(Provided passage):
With this introduction, we can turn to the question of whether it remains true that only males can blow the ram’s horn in order for their fellows to fulfill the mitzvah of hearing it.  I think it is clear that the mode of analysis above creates a very strong predisposition against changing the law in this regard, even if the meaning of gender-distinction has changed in exactly the way that Rabbi Tucker postulates.  We would instead seek to carry out the mitzvah as before while preserving the historical significance of gender in our minds and souls, as we preserve the significance of animal horns.

This approach has the advantage of humility.  If we are wrong about the reason, we still preserve the formal practice, and sometimes our hearts are drawn after our actions.

Rabbi Tucker’s response must be that the cost is too great, because continuing the gender requirement for the shofar-blower offends his autonomously derived values in a way that using the horn of an animal does not.  So here, it is necessary to make our aspiration a reality, and move the halakhah to match our values.

I think we should be very conscious of three dangers in such efforts at integration of our values and the halakhah. Two of these are apparent and mirror images of each other.

(1) We might fall into self-fufillment and constantly see in Torah only a reflection of our own image.

(2) We might develop an akeidah complex, in which we think that the goals of serving G-d with all our heart and soul can be achieved only through submission to religious mandates that violate our moral reason and intuition.

Rabbi Tucker is aware of, but not cowed, by the first danger, and hyper-alert to the second. I think that Rabbi Tucker overreacts to the second risk.

My Opinion: chokifying and  respect for the past

I prefer two alternative approaches to his concern lest we overvalue submission.

First: one can preserve the conflict by assigning mitzvot to a category of laws with no humanly intelligible purpose (hukim), a “chokifying” of the mitzvah.  There is no reason to suspect that this will result in our preferring unintelligible mitzvot over the intelligible. This approach creates space for many less radical approaches to reconciling the halakhah that one practices with one’s values. (For more on his idea of chokifying, see here, here, and here).

(Tasks to carry out):
1. List every sentence in the passage on shofar blowing that begins with the words "I think".
2. Reproduce the passage on shofar blowing between "This approach has" and "of each other.", inclusive.
The lines after this point are separate material, unconnected to the passage on shofar blowing.

(Recorded data):
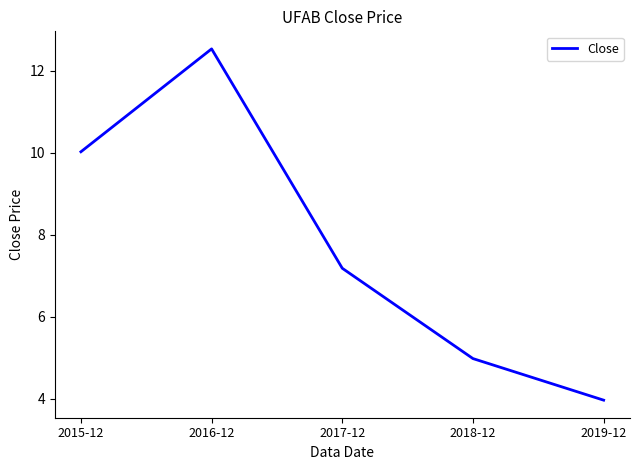

What is the maximum value shown in the chart?

12.5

(Answers to the tasks):
1.
I think it is clear that the mode of analysis above creates a very strong predisposition against changing the law in this regard, even if the meaning of gender-distinction has changed in exactly the way that Rabbi Tucker postulates.
I think we should be very conscious of three dangers in such efforts at integration of our values and the halakhah.
I think that Rabbi Tucker overreacts to the second risk.

2.
This approach has the advantage of humility.  If we are wrong about the reason, we still preserve the formal practice, and sometimes our hearts are drawn after our actions.

Rabbi Tucker’s response must be that the cost is too great, because continuing the gender requirement for the shofar-blower offends his autonomously derived values in a way that using the horn of an animal does not.  So here, it is necessary to make our aspiration a reality, and move the halakhah to match our values.

I think we should be very conscious of three dangers in such efforts at integration of our values and the halakhah. Two of these are apparent and mirror images of each other.